Can anyone refresh my mind on regex to remove html tags from a string generated by another regex match?
Thanks in advance!!
What have you tried that hasn’t worked? RegExRx is a great way to work out your regular expressions before using them in Xojo.
i am cycling thru the same regex search pattern and end up with a match that has html tags around the actual content i need - those tags could be font color and/or font style - i dont need them - so if you have a reference i can use to add regex that removes those HTML tags then simply let me know otherwise… thanks!

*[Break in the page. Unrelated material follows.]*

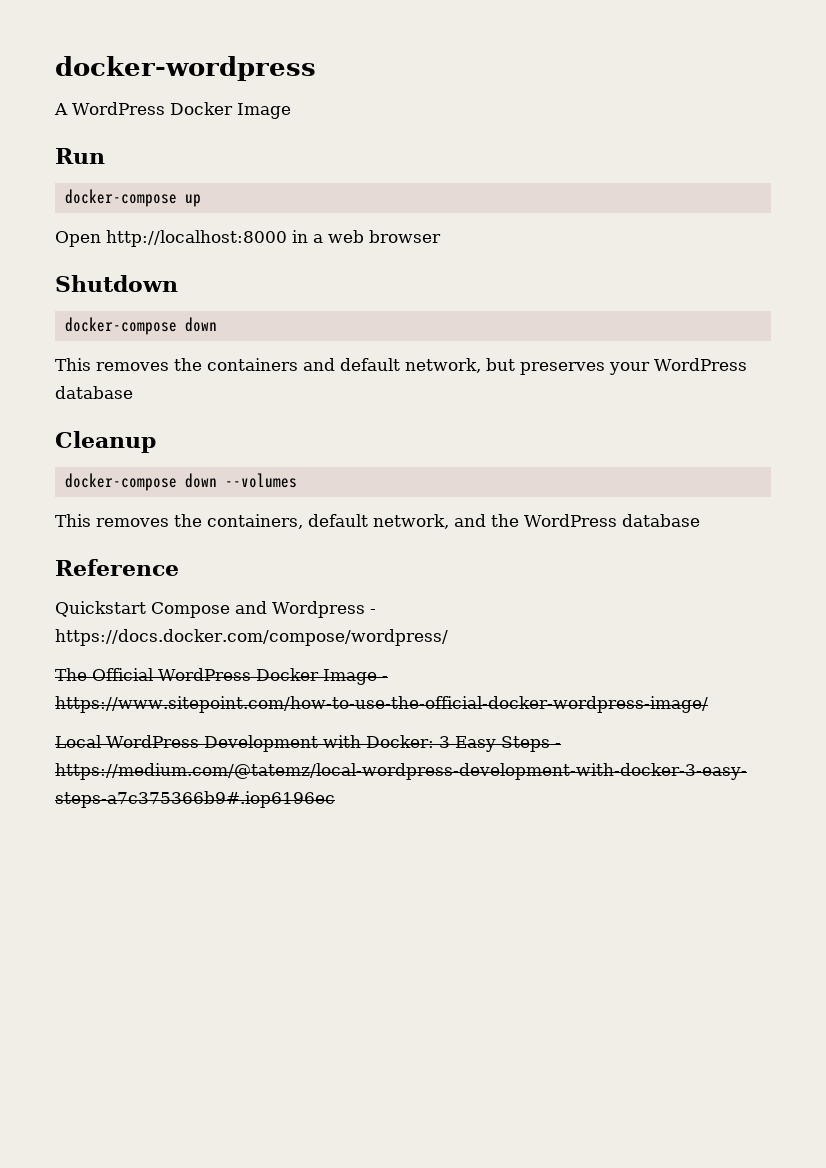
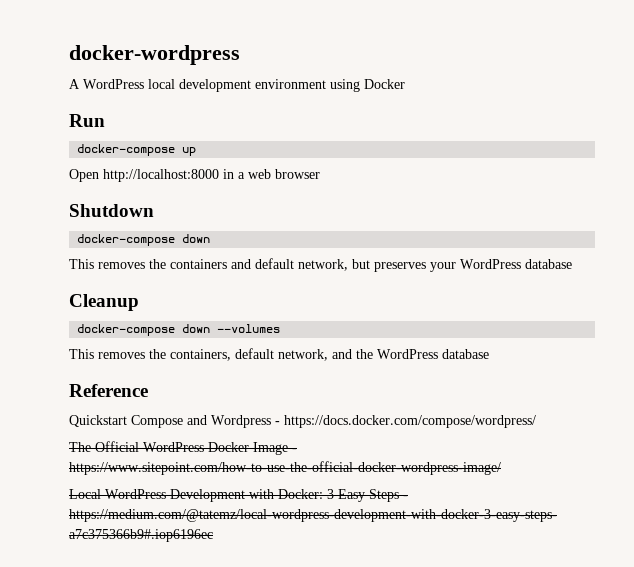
[169,102,291,119] Docker Image -> [148,79,405,92] local development environment using Docker

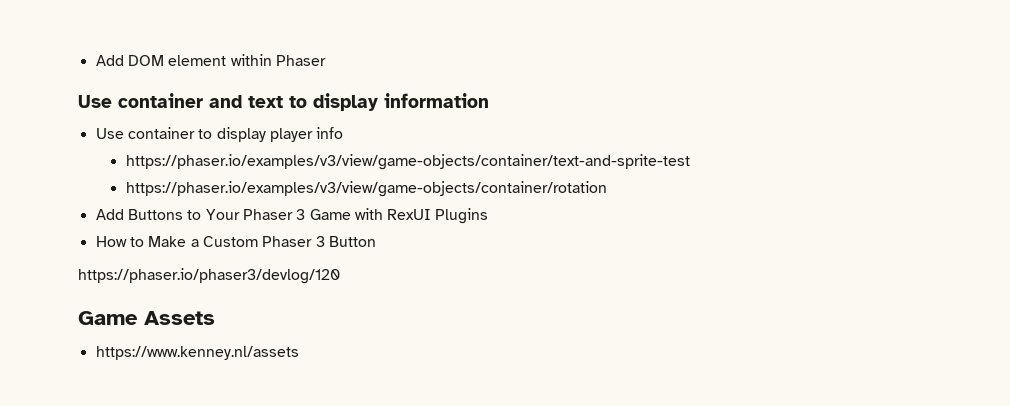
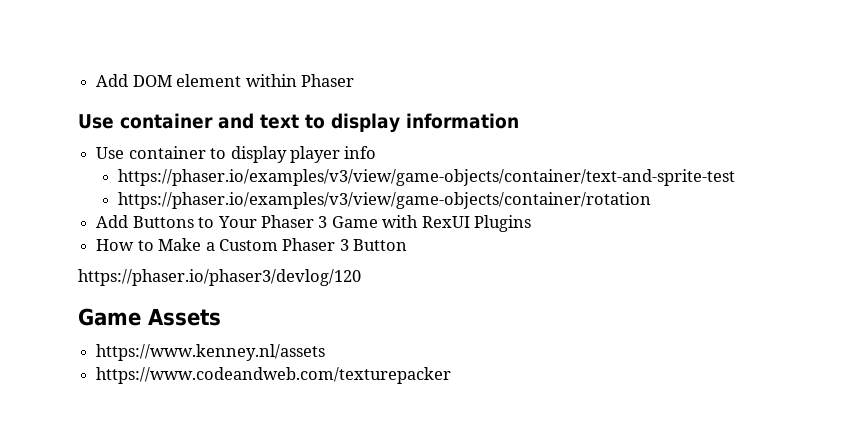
(299, 353) none -> [96,367,452,384] // https://www.codeandweb.com/texturepacker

papa = mtch0.SubExpressionString( 1 )
papa_final_lines = ReplaceAll(papa ,"/<cite\\ .*?<\\/.*?cite>/i","")
papa_final_lines = ReplaceAll(papa_final_lines ,"/<font\\ .*?<\\/.*?font>/i","")
papa is a string found via regex match:
<font color="blue"><cite>NeedToCleanThisTextString</cite></font>
Hi Tim - I think i forgot something after few years of not touching RB/XOJO
If using the MBS plugins is an option, check out the RemoveHTMLTagsMBS -function at https://www.monkeybreadsoftware.net/string-string-method1.shtml.
found in old RB forums where i used to hang out every day, this snippet - tried it and worked like a charm for me -
Function StripHTMLTags(InputStr As String) As String
Dim R As New RegEx
R.SearchPattern = "<[^<>]+>"
R.ReplacementPattern = ""
Dim S As String = InputStr
Dim S2 As String = R.Replace(InputStr)
While (StrComp(S, S2, 0) <> 0)
S = S2
S2 = R.Replace()
Wend
Return S2
End Function
but thanks thou to Max for keeping up the MBS plugins - i dont remember exactly but i think i even purchased your package in 2008 or 2009 - not sure but thanks for your enthusiasm and extra care for current and potential paid customers - you are the BEST!!
Thanks for your kind words, but they should maybe be directed to the author of the plugin which happens to be @Christian Schmitz , not me.
This is how I do it:
[code]Private Function StripHTML(html As String) as String
Dim re As New RegEx
re.SearchPattern = “(?:<style.+?>.+?|<script.+?>.+?|<(?:!|/?[a-zA-Z]+).*?/?>)”
re.ReplacementPattern = “”
re.Options.ReplaceAllMatches = True
Dim plain As String = re.Replace(html)
Return plain
End Function
[/code]
Thank you so much, Oliver - it works as well
Without using regex, you could transform your html file into a text file using textutil in a shell. Something like this:
dim sh as new shell
sh.Execute "textutil -convert txt " + myFile.shellPath